General Roosevelt was in the first boat to hit the shore. Maj. Gen. Barton had initially refused Roosevelt's request to go in with the 8th Infantry, but Roosevelt had argued that having a general land in the first wave would boost morale for the troops. "They'll figure that if a general is going in, it can't be that rough." Roosevelt had also made a personal appeal, saying, "I would love to do this." Barton had reluctantly agreed.

Luck was with Company E. The German fixed fortifications at the intended landing site at exit 3 were far more formidable than those where the landing actually happened, at exit 2 opposite La Madeleine, thanks to the Marauder pounding the battery there had taken. The German troops in the area were from the 919th Regiment of the 709th Division. They had been badly battered by the

combined air and sea bombardment and were not firing their weapons. There was only some small-arms fire from riflemen in trenches in the sand dune just behind the four-foot concrete seawall.

In those trenches were the Germans driven from their fixed positions by the bombardment. Their leader was Lieutenant Jahnke. He looked out to sea and was amazed. "Here was a truly lunatic sight," he recalled. "I wondered if I were hallucinating as a result of the bombardment." What he saw was a DD tank. "Amphibious tanks! This must be the Allies' secret weapon." He decided to bring his own secret weapon into action, only to discover that his Goliaths would not function—the bombardment had destroyed the radio controls.
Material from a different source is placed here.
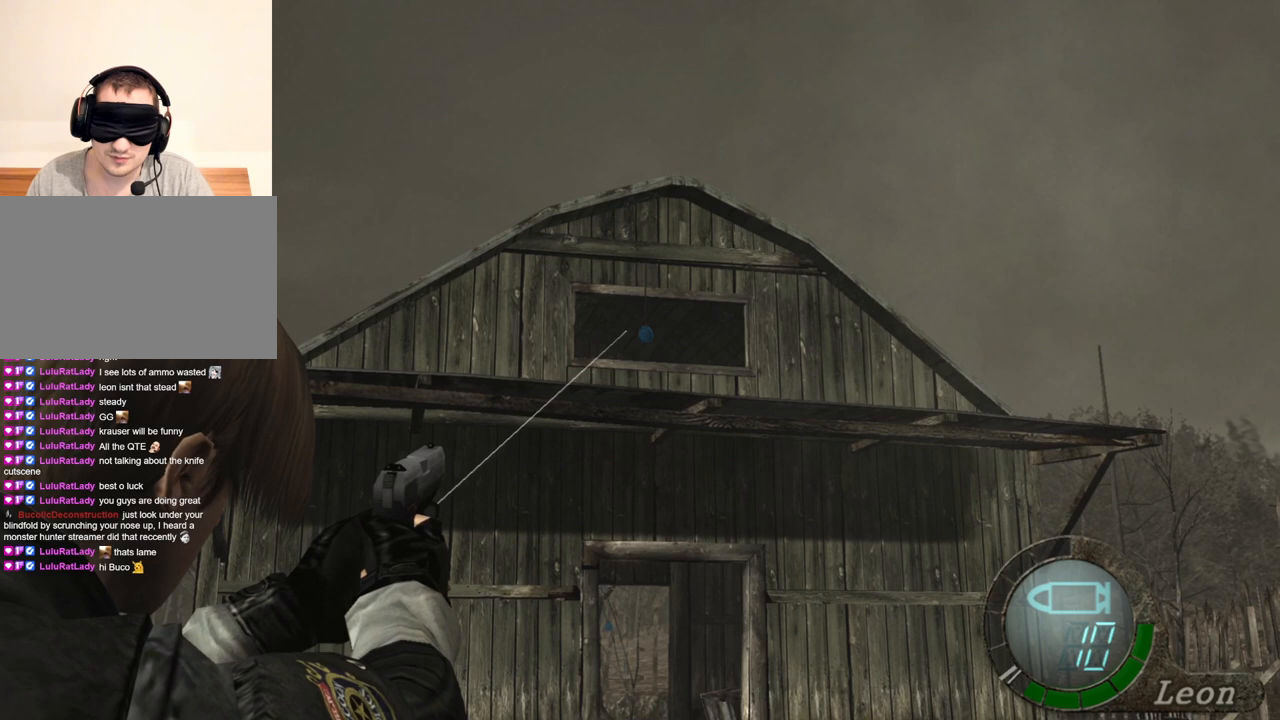
{"keys": [], "mouse": ["right"], "events": []}
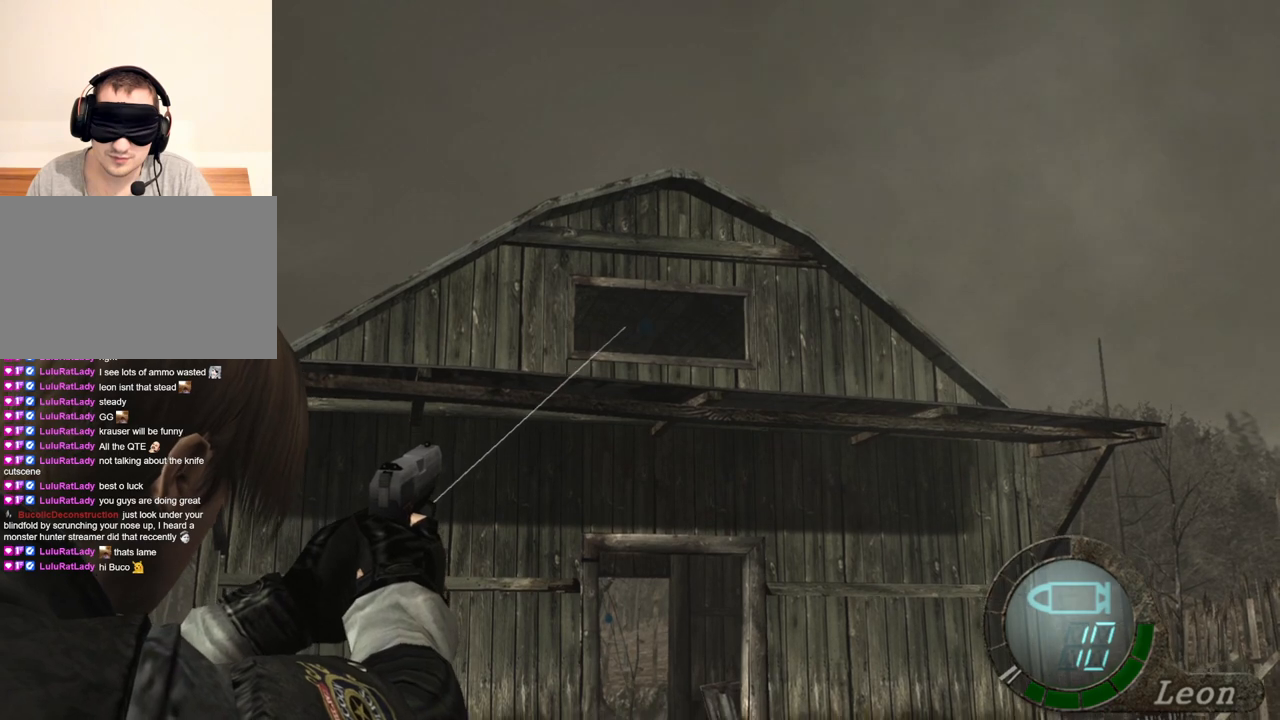
{"keys": [], "mouse": ["right"], "events": []}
"It looks as though God and the world have forsaken us," Jahnke said to the runner by his side. "What's happened to our airmen?"
2

At that instant, Sgt. Malvin Pike of E Company was coming in on a Higgins boat. He had a scare: "My position was in the right rear of the boat and I could hear the bullets splitting the air over our heads and I looked back and all I could see was two hands on the wheel and a hand on each .50-caliber machine gun, which the Navy guys were firing. I said to my platoon leader, Lieutenant Rebar-check, 'These guys aren't even looking where they are going or shooting.' About that time the coxswain stood up and looked at the beach and then ducked back down. The machine gunners were doing the same and we just prayed they would get us on the beach."